De ki: "Allah'a da itaat edin, resule de. Eğer yüz çevirirseniz/yüz çevirirlerse, onun görevi ona yükletilen, sizin göreviniz de size yükletilendir. Eğer ona itaat ederseniz yolu bulursunuz. Resule düşen, açık bir tebliğden başkası değildir." 24. sure (NÛR) 54. ayet (Resmi: 24/İniş:102/Alfabetik: 84)

"Eğer yalanlarsanız bilin ki, sizden önceki ümmetler de yalanlamıştı. Resule de düşen, açık bir tebliğden başka şey değildir." 29. sure (ANKEBÛT) 18. ayet (Resmi: 29/İniş:85/Alfabetik:8)

Onlar ki Allah'ın mesajlarını tebliğ edip O'ndan korkarlar, Allah'tan gayrı hiç kimseden korkmazlar. Hesap sorucu olarak Allah yeter. 33. sure (AHZÂB) 39. ayet (Resmi: 33/İniş:97/Alfabetik:4)

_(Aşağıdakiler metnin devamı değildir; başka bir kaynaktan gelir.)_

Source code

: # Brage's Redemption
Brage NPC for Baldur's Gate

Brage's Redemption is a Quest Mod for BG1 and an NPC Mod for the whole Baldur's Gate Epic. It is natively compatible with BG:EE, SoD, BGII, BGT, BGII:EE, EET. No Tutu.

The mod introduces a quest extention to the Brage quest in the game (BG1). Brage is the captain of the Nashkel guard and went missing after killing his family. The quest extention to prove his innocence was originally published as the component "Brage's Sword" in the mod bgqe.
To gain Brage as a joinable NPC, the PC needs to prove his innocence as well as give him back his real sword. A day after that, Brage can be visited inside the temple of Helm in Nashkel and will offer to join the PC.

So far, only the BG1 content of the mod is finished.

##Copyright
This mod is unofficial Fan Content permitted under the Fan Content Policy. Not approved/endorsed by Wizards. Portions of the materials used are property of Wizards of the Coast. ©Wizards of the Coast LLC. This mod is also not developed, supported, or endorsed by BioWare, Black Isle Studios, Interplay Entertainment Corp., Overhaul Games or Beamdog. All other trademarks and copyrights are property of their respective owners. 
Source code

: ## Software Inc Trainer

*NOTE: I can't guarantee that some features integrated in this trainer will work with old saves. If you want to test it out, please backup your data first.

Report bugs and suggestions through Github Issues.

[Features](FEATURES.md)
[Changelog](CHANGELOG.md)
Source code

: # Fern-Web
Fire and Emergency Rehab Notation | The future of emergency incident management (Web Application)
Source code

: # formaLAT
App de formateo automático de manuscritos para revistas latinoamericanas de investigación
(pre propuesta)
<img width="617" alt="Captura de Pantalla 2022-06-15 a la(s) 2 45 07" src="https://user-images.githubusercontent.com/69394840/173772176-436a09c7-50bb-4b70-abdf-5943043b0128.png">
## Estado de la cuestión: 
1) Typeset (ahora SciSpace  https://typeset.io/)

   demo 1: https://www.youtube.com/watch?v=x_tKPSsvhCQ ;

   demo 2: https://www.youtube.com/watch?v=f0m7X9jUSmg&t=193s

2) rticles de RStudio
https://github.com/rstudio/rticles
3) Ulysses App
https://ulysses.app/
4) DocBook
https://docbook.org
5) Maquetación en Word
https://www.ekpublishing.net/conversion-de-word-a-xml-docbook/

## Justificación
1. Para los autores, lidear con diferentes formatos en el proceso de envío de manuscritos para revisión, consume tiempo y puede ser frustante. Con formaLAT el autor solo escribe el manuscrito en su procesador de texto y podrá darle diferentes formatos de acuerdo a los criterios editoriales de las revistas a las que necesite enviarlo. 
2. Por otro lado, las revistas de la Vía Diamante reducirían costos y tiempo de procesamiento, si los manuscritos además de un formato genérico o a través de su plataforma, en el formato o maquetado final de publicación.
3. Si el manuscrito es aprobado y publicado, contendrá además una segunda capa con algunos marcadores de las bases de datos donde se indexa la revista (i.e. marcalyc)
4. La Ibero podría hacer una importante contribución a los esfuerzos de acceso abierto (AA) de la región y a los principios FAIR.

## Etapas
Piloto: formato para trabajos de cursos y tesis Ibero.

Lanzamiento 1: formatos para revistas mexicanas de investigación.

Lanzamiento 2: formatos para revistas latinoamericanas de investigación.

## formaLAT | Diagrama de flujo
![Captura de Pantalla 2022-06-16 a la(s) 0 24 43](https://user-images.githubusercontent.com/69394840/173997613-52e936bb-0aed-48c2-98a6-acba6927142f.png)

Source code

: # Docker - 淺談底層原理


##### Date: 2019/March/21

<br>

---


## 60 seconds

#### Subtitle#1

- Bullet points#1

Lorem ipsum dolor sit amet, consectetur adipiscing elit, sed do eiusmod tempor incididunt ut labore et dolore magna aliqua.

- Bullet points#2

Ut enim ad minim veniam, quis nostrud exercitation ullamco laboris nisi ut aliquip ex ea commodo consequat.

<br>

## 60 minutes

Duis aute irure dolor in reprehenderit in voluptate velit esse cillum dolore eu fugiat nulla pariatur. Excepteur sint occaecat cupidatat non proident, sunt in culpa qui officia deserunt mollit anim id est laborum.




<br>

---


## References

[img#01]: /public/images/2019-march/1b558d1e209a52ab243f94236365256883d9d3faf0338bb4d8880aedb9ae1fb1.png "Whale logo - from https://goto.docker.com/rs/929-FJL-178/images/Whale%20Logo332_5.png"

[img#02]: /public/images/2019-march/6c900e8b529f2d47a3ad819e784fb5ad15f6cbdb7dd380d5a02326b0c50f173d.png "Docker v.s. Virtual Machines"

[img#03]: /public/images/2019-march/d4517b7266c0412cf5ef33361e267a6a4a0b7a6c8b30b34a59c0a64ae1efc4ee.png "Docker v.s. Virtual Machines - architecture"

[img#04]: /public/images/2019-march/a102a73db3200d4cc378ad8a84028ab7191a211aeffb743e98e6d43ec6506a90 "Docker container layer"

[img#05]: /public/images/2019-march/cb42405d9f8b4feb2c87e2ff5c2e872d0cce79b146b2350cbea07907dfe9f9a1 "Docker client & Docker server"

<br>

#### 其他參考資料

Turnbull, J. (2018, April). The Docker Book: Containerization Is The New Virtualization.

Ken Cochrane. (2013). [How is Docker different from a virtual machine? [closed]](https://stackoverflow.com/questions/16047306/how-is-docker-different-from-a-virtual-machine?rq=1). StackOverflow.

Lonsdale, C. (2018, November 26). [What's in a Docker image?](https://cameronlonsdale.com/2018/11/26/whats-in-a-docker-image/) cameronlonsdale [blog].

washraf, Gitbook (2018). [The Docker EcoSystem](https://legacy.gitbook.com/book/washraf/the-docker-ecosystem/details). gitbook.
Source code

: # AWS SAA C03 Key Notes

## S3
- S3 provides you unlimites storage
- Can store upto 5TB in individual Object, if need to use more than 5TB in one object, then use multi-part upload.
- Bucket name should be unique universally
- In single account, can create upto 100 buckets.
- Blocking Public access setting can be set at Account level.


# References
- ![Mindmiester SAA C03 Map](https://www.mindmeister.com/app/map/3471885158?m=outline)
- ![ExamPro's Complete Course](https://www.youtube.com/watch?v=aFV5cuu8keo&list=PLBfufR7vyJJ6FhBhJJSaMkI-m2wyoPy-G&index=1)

"Bize düşen, açık bir tebliğden başka şey değildir." 36. sure (YÂSÎN) 17. ayet (Resmi: 36/İniş:41/ Alfabetik:108)

Yüz çevirirlerse, biz seni onlar üzerine bekçi göndermemişiz. Sana düşen, tebliğden başkası değildir. Biz insana, bizden bir rahmet tattırdığımızda, onunla sevinip şımarır. Kendi ellerinin hazırladığından bir kötülük başlarına sarılınca, bakarsın insan, alabildiğine nankörleşmiştir. 42. sure (ŞÛRÂ) 48. ayet (Resmi: 42/İniş:62/Alfabetik:95)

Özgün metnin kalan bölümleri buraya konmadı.